Contrairement à une croyance commune, les envies de fumer ne croissent pas avec le temps.

  • Ils font face à leur dépendance physique sans recourir à un traitement de substitution, comptant uniquement sur leur volonté, renforcée par la sacralité du mois de Ramadan. Leur niveau d’irritabilité varie selon le degré de leur dépendance.
  • Une fois la nuit tombée, ils ne consomment pas autant de cigarettes que d’habitude en dehors du mois de Ramadan, car la soirée est courte entre le moment de la rupture du jeûne et l’heure du coucher. Ainsi, celui qui fumait un paquet par jour ne parviendra probablement pas à en consommer la moitié en seulement quelques heures.

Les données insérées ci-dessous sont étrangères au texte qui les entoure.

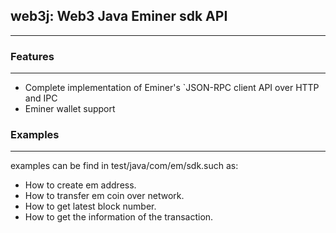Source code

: ## web3j: Web3 Java Eminer sdk API
--------

### Features
--------

* Complete implementation of Eminer's `JSON-RPC client API over HTTP and IPC
* Eminer wallet support

### Examples
--------
examples can be find in test/java/com/em/sdk.such as:
 
* How to create em address.
* How to transfer em coin over network.
* How to get latest block number.
* How to get the information of the transaction.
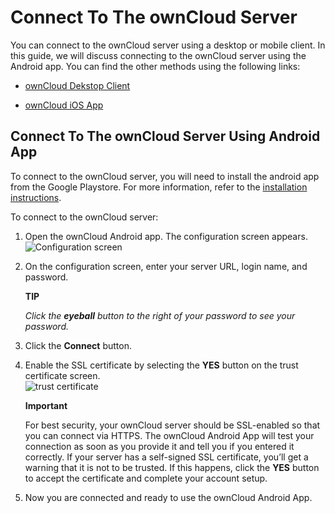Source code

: # Connect To The ownCloud Server  

You can connect to the ownCloud server using a desktop or mobile client. In this guide, we will discuss connecting to the ownCloud server using the Android app. You can find the other methods using the following links:  

* [ownCloud Dekstop Client](https://doc.owncloud.com/desktop/latest/ "ownCloud Dekstop Client")  

* [ownCloud iOS App](https://doc.owncloud.com/ios/ "ownCloud iOS App")  

## Connect To The ownCloud Server Using Android App  

To connect to the ownCloud server, you will need to install the android app from the Google Playstore. For more information, refer to the [installation instructions](https://doc.owncloud.com/android/#installing "installation instruction").  

To connect to the ownCloud server:  

1. Open the ownCloud Android app. The configuration screen appears.     
  ![Configuration screen](https://doc.owncloud.com/android/_images/android-2.png "Configuration screen")  

2. On the configuration screen, enter your server URL, login name, and password.  

    **TIP**  

    *Click the **eyeball** button to the right of your password to see your password.*  

3. Click the **Connect** button.  

4. Enable the SSL certificate by selecting the **YES** button on the trust certificate screen.   
   ![trust certificate](https://doc.owncloud.com/android/_images/android-3.png "trust certificate")  

    **Important**  

    For best security, your ownCloud server should be SSL-enabled so that you can connect via HTTPS. The 
    ownCloud Android App will test your connection as soon as you provide it and tell you if you entered it 
    correctly. If your server has a self-signed SSL certificate, you’ll get a warning that it is not to be 
    trusted. If this happens, click the **YES** button to accept the certificate and complete your account 
    setup.  

5. Now you are connected and ready to use the ownCloud Android App. 
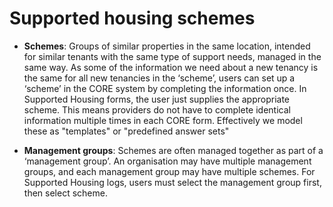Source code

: # Supported housing schemes

- **Schemes**: Groups of similar properties in the same location, intended for similar tenants with the same type of support needs, managed in the same way. As some of the information we need about a new tenancy is the same for all new tenancies in the ‘scheme’, users can set up a ‘scheme’ in the CORE system by completing the information once. In Supported Housing forms, the user just supplies the appropriate scheme. This means providers do not have to complete identical information multiple times in each CORE form. Effectively we model these as "templates" or "predefined answer sets"

- **Management groups**: Schemes are often managed together as part of a ‘management group’. An organisation may have multiple management groups, and each management group may have multiple schemes. For Supported Housing logs, users must select the management group first, then select scheme.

Malgré les nombreuses “petites victoires” remportées sur eux-mêmes pendant 30 jours consécutifs, une fois le Ramadan terminé, de nombreux  fumeurs retournent à leur consommation habituelle de cigarettes. Pourtant, cette période pourrait être une opportunité de maintenir cet effort pour en finir définitivement avec la cigarette, étant si proches du but.

« Pour arrêter définitivement, il ne faut pas fumer plus de cigarettes que pendant le mois de Ramadan, puis il faut diminuer ce nombre semaine après semaine, par paliers », conseille Dr Brahimi.

Le jeûne du mois de Ramadan réunit les conditions idéales à un sevrage tabagique progressif et réussi. Pour motiver les candidats à cette résolution, rappelons quelques avantages de l’arrêt du tabac :

  • se libérer d’une dépendance ;
  • retrouver sa forme physique et sa vitalité ;
  • retrouver le goût des aliments et le plaisir des sensations olfactives ;
  • diminuer la fréquence des rhumes et des infections broncho-pulmonaires, pour soi et l’entourage, en particulier les enfants exposés au tabagisme passif ;
  • vivre en meilleure santé : après 2 ans de sevrage, le risque d’infarctus du myocarde (« crise cardiaque ») est redevenu celui d’un non-fumeur, idem après 15 ans pour le risque de cancer du poumon.

Les médicaments de substitution visent principalement à combattre la dépendance physique à la nicotine. Initialement, ils fournissent au patient des quantités de nicotine équivalentes à celles généralement consommées pour prévenir les symptômes de sevrage. Ensuite, en réduisant graduellement les doses, ces médicaments permettent à l’organisme de se débarrasser progressivement de cette dépendance.

Les thérapies cognitivo-comportementales TCC concernent la dépendance psychologique. Les spécialistes du sevrage tabagique recommandent parfois cette méthode. Ces approches sont des techniques qui ont été démontrées pour doubler le taux d’abstinence à 6 mois. Son principe est  d’anticiper les diverses situations à risques susceptibles d’entraîner une pulsion à fumer : soirées entre amis, situations de conflit professionnel ou familial, parfois certaines pensées, puis développer des stratégies de gestion de ces situations telles que :

  • apprendre à quitter momentanément la situation ;
  • apprendre à la substituer par un autre comportement (marche, relaxation, gomme à mâcher, occupez vos doigts…) ;
  • identifier les pensées négatives, lutter contre ces pensées et les remplacer par des pensées plus positives (comme se rappeler pourquoi il est important de s’arrêter de fumer, se rappeler que la pulsion à fumer est courte et va bientôt cesser).

80% des personnes qui prennent l’initiative d’arrêter leur consommation tabagique, recommencent à fumer dans le premier mois qui suit le sevrage. Pour réussir ce processus et afin d’éviter une rechute les jours suivant la fin du Ramadan, Dr Brahimi souligne qu’il est préférable d’être accompagné par des professionnels de la santé. «Des études ont prouvé que le taux de réussite du sevrage tabagique pour les personnes non accompagnées oscille entre 5 et 7% alors que pour les personnes accompagnées, ce taux varie entre 20 et 30%».

Encourageant les fumeurs à franchir le cap, Dr Brahimi souligne que l’arrêt du tabac entraîne des effets immédiats sur le corps. «20 minutes après, la fréquence cardiaque et la pression sanguine retombent. Après 12 heures, le taux de monoxyde de carbone dans le sang redevient normal. Entre la 2ème et la 12ème semaine, la circulation sanguine s’améliore et la fonction pulmonaire augmente. Entre le 1er et le 9ème mois, la toux et l’essoufflement diminuent».